Na streamingowym rynku znajduje się obecnie tak wiele innych przekrzywionych animacji dla dorosłych, że serial najprawdopodobniej zgubi się gdzieś w czeluściach netflixowej wyszukiwarki. 4
Jeśli jakość mierzy się w dobrych intencjach, „Q-Force” może być serialem roku. Animowane show nie boi się bowiem wciągać w fabułę osób publicznych, podejmować dziwnych i kontrowersyjnych tematów, a także podkreślać, że międzynarodowe szpiegostwo nie jest już tylko domeną tradycyjnie męskich archetypów w stylu Jamesa Bonda. W gruncie rzeczy jednak jest to pusty rodzaj progresywizmu, który gołosłownie deklaruje inkluzywne idee, nie wychodząc tak naprawdę ponad poziom miałkich stereotypów i bezzębnej krytyki. Tak, to zabawne…ale mogło oznaczać znacznie więcej.
Nowy serial animowany od Netflixa opowiada historię szpiegowską o geju Steve'ie Maryweather, który został zepchnięty na margines fabularyzowanej wersji CIA – tutaj zwanej AIA – ze względu na swoją seksualność. Po latach izolacji wywołanej przez sceptycznego i homofobicznego szefa agencji wywiadowczej Dicka Chunleya, Steve dostaje kredyt zaufania od swojej przełożonej i ostatecznie rusza do akcji ze swoją grupą queerowych szpiegów. W końcu osobliwy team, w skład którego wchodzi mistrz kamuflażu, drag queen Twink, lesbijka-mechanik Deb i samotna hakerka Stat, postanawia udowodnić swoją wartość, ujawniając międzynarodowy spisek i walcząc o ochronę naszej planety przed bandą złoczyńców.
Serial, stworzony przez płodnego scenarzystę telewizyjnego Gabe'a Liedmana, wyrasta ze wzmożonej i mocno ugruntowanej wrażliwości. Próbuje olśnić swoich widzów świadomie wyolbrzymionymi postaciami, jak i skomentować dosadnie potęgę queerowych społeczności. Ciekawy pomysł szybko okazuje się fiaskiem, głównie dlatego, że Steve - którego najbardziej wyróżniającą cechą jest jego ciało i spożycie białka wymaganego do jego utrzymania – jest wątpliwym fundamentem, pozbawionym niezbędnej determinacji. Brakuje tu siły organizacyjnej, która mogłaby połączyć bohaterów pierwszo i drugoplanowych. Ich interakcjom brakuje również ostrości, jaką może osiągnąć naprawdę dobrze wyreżyserowana animacja. Jeśli szukasz wielu banalnych i kabaretonowych obserwacji na temat mniejszości seksualnych serial okaże się strzałem w dziesiątkę. Jeśli jednak oczekujesz od twórców wnikliwej krytyki oraz odważnych obserwacji na temat tego, jak męskie przestrzenie wciąż traktują osoby queer, zapewniam, że „Q-Force” jest mało zainteresowany podjęciem owej dyskusji.

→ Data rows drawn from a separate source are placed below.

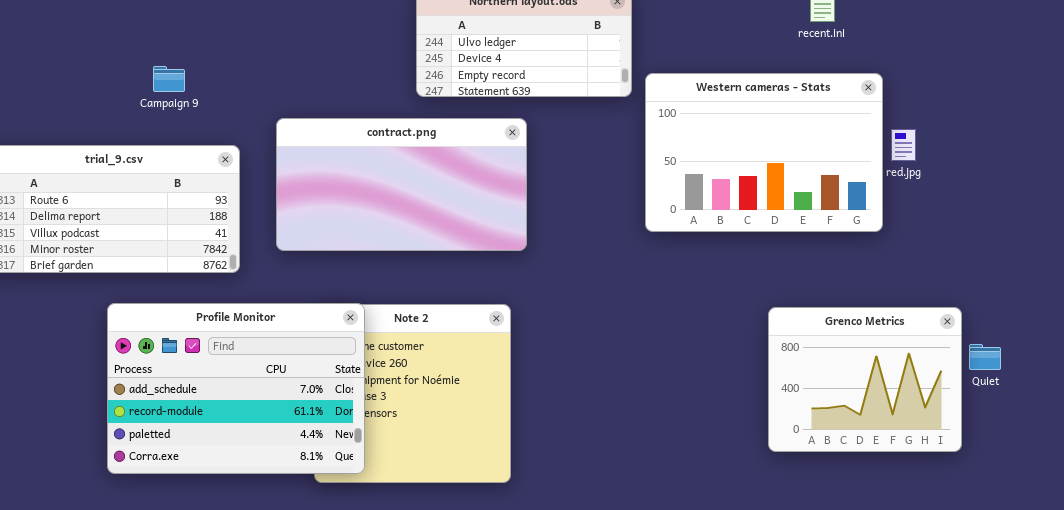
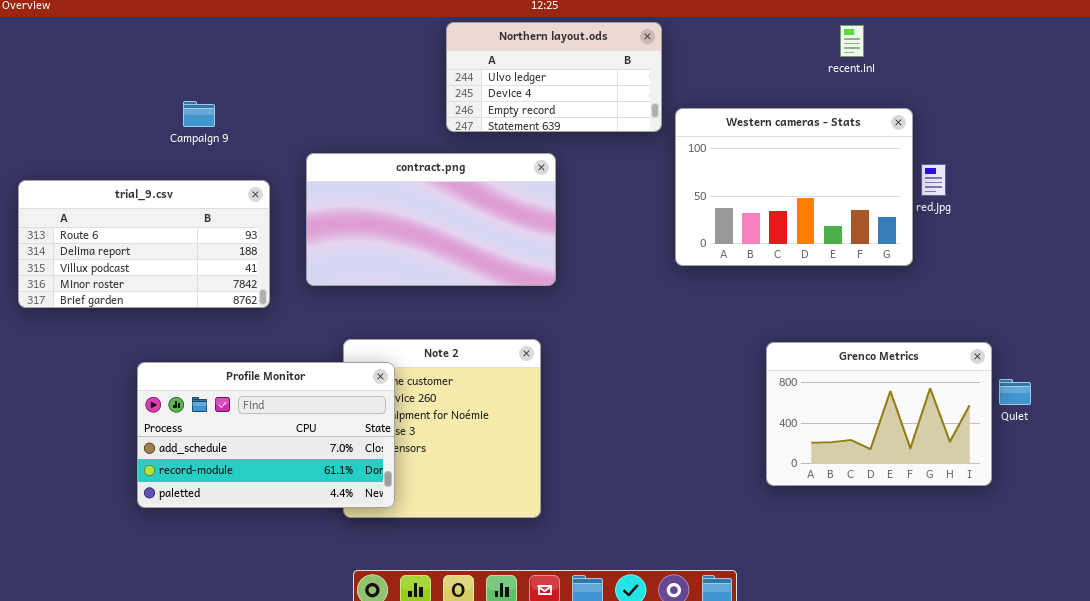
Profile Monitor: [107,303,365,474] -> [137,362,395,508], resized
Grenco Metrics: [768,307,962,452] -> [766,342,992,486], resized

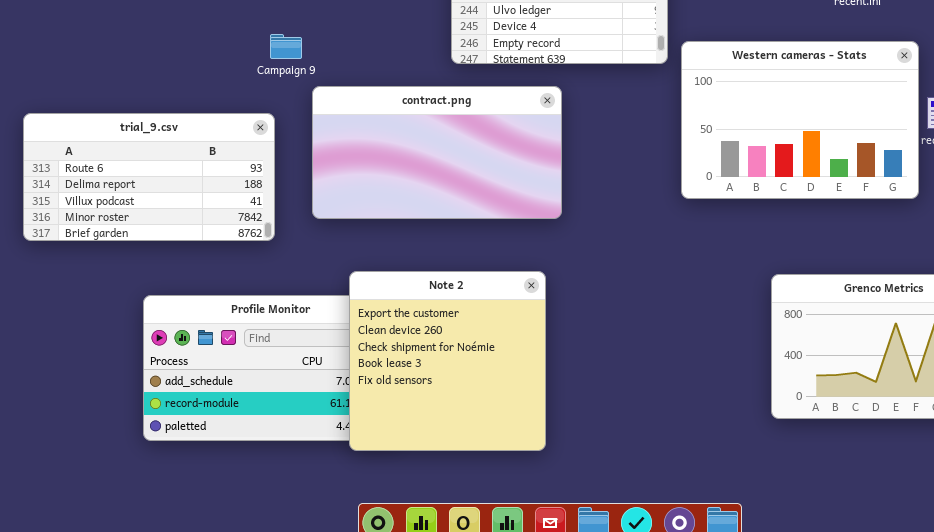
Campaign 9: [183,101,215,127] -> [270,34,302,59], moved
Note 2: [343,339,541,518] -> [349,271,546,451], raised

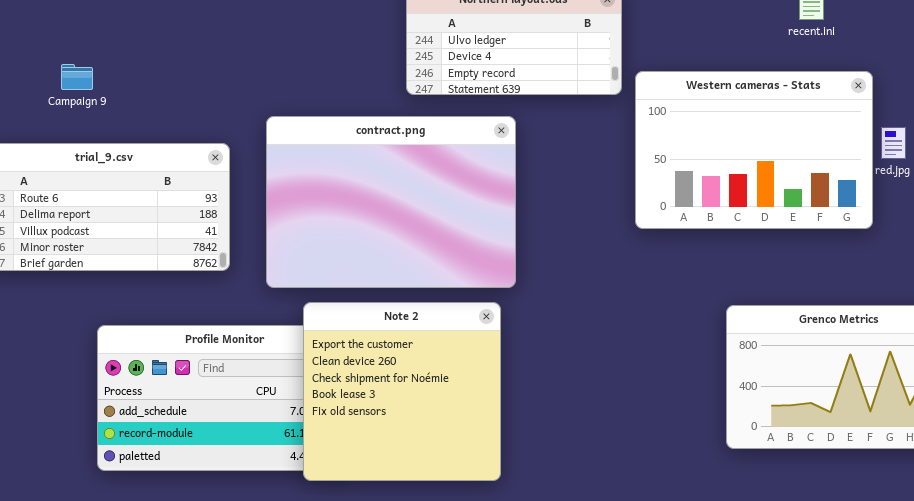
Campaign 9: [270,34,302,59] -> [61,64,93,90], moved
contract.png: [312,86,562,219] -> [266,116,516,288], resized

Utalentowanej obsadzie głosowej pozostaje tu praca na mocno ograniczonym materiale z postaciami, które nigdy tak naprawdę nie ewoluują poza stereotyp, który mają reprezentować. Scenariusz balansujący na granicy „ostrego języka”, nie mówi tak naprawdę niczego szczególnie odkrywczego. Nie wyciąga również wniosków, które w kontekście fabuły i jej poszczególnych wątków wydawałoby się, że powinien. Na streamingowym rynku znajduje się obecnie tak wiele innych przekrzywionych animacji dla dorosłych, że serial najprawdopodobniej zgubi się gdzieś w czeluściach netflixowej wyszukiwarki.
Chociaż próba odnowienia gatunku przez „Q-Force” jest godna podziwu, hipotetyczny następny sezon powinien skupić się na dopracowaniu charakterologicznych podstaw. To misja, która - biorąc pod uwagę mocne strony wadliwej, ale obiecującej serii - powinna być całkowicie możliwa.